I suppose that one of the reasons for the disconnect is that I've been an orphan for so many years -- I don't have the continuity that my parents would have supplied me had they both been able to accompany me on into my adulthood.  A chunk of my life was snapped off the day my father died (four days after my 9th birthday), and my mother's death -- coming only 18 months after the birth of my first child -- severed me much too soon from the web of family and memory that might have helped me keep the years of my childhood and adolescence truly present to me as I grew from young married grad student to 30-something Dad to 60-something paterfamilias.   I miss them both so very much --I think, more than anything else, that there is this connection to my younger self they would have helped sustain in me as I grew older.

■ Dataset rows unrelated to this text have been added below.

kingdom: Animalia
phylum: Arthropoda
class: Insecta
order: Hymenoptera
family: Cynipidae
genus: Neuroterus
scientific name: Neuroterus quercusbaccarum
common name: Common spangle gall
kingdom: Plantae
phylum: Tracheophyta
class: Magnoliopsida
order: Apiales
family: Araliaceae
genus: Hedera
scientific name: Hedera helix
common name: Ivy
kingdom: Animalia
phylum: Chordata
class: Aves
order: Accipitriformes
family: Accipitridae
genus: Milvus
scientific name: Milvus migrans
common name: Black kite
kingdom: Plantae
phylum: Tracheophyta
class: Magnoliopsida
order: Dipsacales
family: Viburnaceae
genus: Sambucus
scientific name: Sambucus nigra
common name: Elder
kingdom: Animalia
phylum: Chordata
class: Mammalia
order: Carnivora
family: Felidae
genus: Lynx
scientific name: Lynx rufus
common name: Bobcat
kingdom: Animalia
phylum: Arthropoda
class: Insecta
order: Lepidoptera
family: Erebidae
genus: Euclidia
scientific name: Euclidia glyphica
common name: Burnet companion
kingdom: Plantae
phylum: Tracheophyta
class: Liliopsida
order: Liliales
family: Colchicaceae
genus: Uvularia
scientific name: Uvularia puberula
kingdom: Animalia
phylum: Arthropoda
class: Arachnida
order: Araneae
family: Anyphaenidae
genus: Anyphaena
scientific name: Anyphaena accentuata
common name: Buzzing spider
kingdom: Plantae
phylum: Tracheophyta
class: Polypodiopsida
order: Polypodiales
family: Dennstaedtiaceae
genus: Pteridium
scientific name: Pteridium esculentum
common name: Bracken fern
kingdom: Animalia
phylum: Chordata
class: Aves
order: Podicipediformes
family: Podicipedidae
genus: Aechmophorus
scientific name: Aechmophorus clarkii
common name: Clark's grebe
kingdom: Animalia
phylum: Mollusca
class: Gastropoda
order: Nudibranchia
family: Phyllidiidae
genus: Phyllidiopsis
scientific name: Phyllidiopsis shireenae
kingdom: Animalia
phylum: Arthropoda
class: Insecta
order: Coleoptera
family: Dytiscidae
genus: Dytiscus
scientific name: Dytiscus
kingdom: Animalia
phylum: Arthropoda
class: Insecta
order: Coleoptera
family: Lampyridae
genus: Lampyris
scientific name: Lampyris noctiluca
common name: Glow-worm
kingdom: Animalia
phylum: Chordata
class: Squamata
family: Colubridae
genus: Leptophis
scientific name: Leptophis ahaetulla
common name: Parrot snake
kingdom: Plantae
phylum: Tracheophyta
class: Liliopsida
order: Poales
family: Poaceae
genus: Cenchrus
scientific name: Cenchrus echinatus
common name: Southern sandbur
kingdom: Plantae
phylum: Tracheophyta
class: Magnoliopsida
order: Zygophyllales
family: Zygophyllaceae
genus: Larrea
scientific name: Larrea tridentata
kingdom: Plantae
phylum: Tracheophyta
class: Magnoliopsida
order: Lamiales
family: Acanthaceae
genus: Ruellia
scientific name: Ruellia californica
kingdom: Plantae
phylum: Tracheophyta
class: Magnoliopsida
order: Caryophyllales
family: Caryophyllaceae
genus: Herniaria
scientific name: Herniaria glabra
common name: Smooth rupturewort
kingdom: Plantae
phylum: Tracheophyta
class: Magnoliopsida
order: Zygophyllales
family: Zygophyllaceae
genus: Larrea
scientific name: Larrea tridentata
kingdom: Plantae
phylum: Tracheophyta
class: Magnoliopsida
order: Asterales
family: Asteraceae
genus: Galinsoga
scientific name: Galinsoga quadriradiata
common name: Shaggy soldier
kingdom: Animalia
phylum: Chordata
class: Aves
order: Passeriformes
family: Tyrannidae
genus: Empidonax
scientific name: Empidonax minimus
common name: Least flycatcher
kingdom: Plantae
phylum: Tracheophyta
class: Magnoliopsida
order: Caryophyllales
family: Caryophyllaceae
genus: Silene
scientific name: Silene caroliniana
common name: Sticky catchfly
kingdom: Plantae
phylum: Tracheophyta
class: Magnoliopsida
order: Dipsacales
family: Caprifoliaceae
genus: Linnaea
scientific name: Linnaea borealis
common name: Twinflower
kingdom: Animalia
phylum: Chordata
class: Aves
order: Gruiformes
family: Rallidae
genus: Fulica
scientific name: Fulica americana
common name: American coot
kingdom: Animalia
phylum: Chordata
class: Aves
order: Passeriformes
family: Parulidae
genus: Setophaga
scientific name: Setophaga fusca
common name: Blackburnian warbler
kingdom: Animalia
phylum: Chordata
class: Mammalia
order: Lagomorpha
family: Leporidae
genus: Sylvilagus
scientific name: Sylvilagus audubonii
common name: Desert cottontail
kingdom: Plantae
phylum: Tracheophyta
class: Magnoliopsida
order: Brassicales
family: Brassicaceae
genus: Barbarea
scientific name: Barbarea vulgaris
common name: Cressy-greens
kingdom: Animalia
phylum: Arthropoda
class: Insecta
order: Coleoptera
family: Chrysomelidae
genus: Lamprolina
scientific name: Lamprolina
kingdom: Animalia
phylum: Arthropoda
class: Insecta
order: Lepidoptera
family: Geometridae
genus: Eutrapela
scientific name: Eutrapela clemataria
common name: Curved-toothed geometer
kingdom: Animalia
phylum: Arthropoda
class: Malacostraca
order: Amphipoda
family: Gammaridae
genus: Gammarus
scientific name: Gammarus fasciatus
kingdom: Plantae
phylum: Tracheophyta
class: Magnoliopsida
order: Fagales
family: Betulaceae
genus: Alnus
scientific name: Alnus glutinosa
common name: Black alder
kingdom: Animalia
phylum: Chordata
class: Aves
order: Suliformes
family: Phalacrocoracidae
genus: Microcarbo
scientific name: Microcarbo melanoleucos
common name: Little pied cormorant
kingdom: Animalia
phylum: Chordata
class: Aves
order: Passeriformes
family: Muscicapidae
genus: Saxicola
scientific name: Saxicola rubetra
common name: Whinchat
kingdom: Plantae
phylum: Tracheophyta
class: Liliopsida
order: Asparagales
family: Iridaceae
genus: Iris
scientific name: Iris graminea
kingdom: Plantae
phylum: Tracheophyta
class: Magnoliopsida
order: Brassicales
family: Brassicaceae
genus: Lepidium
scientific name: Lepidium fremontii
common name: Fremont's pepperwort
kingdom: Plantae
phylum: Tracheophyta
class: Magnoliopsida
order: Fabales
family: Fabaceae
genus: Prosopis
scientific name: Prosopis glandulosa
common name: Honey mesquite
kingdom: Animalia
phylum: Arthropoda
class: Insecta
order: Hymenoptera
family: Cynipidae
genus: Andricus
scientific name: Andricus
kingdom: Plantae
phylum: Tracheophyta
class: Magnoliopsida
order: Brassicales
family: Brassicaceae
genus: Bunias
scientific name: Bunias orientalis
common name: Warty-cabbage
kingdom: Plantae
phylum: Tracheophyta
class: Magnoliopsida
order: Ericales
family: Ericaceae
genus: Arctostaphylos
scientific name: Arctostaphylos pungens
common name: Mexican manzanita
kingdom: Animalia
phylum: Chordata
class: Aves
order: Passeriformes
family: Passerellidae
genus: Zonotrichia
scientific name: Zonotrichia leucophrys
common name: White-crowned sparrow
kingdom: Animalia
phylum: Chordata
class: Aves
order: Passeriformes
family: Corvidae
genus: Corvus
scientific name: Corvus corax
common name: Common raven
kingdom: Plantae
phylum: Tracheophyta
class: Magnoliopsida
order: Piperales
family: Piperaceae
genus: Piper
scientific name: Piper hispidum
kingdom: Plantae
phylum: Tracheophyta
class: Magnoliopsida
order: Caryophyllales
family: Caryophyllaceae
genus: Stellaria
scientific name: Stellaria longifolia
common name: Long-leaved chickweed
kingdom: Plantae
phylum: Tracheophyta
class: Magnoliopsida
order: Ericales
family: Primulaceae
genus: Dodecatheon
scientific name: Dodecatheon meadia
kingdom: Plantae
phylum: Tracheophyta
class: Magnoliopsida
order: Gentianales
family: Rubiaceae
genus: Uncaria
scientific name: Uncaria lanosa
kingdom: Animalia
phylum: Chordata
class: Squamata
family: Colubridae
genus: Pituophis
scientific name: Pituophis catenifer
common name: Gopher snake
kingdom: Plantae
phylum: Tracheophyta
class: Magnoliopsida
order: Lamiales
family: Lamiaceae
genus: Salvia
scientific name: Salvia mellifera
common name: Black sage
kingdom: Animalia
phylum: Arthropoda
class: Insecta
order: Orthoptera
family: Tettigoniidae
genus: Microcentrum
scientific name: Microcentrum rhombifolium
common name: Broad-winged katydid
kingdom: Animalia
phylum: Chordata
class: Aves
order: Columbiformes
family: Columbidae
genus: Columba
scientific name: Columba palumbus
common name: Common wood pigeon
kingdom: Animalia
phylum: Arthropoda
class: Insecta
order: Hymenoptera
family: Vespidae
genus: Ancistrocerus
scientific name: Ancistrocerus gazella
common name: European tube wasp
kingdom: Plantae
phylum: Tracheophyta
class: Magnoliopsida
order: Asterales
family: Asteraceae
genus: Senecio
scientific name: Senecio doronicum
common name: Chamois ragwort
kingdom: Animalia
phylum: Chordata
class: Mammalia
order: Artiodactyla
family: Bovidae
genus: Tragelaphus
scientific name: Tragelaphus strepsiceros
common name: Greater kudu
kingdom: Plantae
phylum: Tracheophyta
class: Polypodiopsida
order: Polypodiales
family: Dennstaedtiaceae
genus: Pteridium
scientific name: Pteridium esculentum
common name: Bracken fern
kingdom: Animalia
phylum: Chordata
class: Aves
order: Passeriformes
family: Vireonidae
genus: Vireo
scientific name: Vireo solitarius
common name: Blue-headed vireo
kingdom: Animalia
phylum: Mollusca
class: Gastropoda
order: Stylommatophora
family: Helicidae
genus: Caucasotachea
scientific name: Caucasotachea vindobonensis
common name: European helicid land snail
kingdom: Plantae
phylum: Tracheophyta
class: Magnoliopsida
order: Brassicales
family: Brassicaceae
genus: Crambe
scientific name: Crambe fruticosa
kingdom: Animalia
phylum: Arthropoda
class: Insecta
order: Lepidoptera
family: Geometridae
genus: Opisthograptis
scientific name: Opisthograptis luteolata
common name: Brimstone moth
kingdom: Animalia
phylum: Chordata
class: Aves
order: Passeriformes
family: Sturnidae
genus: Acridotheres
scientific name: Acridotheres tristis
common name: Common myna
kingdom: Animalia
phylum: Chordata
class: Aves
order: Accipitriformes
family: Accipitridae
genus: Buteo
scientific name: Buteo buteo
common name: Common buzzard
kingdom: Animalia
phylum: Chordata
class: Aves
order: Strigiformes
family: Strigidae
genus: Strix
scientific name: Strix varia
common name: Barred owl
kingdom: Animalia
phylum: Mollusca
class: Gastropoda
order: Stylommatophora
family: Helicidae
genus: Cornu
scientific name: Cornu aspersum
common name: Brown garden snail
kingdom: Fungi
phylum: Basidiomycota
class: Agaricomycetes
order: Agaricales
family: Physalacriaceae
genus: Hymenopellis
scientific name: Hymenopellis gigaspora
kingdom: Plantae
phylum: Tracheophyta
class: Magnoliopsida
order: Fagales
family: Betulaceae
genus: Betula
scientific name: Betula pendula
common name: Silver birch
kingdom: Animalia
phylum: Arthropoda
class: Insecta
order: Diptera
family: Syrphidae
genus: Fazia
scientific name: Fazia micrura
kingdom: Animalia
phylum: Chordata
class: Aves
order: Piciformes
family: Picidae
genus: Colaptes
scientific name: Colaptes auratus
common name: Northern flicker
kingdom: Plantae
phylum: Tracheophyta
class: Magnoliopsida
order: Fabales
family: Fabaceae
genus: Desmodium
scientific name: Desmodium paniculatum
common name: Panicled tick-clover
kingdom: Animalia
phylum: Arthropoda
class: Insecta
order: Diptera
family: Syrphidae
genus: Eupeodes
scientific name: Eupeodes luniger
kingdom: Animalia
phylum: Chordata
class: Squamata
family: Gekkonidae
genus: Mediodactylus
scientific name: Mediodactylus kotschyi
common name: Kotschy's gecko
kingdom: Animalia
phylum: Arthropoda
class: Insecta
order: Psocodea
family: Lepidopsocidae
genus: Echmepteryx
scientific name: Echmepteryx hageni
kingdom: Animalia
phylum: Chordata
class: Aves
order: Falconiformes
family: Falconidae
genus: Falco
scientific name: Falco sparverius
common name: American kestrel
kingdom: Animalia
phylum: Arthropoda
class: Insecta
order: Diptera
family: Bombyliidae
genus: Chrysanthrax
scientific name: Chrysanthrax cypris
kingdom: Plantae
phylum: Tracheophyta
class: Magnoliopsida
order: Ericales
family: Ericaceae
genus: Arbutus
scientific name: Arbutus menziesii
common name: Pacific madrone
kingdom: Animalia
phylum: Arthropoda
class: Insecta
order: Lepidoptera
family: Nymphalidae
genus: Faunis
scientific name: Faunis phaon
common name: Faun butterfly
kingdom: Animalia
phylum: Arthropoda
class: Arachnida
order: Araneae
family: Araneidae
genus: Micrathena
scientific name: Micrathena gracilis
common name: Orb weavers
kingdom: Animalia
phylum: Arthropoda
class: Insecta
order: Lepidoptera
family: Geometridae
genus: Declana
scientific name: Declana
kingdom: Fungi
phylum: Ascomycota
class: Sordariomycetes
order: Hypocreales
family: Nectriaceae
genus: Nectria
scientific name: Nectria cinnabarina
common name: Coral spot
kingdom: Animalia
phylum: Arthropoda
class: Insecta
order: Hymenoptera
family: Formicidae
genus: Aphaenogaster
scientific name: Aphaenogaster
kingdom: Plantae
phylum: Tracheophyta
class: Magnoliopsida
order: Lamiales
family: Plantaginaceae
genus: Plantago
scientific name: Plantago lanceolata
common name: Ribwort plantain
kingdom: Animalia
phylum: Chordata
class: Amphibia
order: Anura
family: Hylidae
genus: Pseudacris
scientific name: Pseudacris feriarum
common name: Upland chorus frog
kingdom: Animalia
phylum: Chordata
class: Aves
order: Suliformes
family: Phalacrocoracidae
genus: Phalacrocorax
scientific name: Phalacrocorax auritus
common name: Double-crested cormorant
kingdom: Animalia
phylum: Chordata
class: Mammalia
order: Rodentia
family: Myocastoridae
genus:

They could have been -- they should have been -- the bridge that spanned my younger self to my adult self, helping me to keep that part of me always present in my life.  


Fifty years is a long time to be without a father; thirty years is a long time to be without a mother.  I have lived my life the best I could all these years, trying to be the husband, father, friend and neighbor that I know they would have wanted me to be.  But there is so much I never got to ask them, so much I would want to learn from them, so much of my life that now seems a distant memory --  things that they could have helped me keep present and alive into my old age.  Nobody's parents live forever; but the thought that my mother never got the joy of seeing her granddaughter grow up, or that fifty years ago we didn’t have my father to celebrate my 11th birthday at the World’s Fair with us, is sometimes more than I can bear.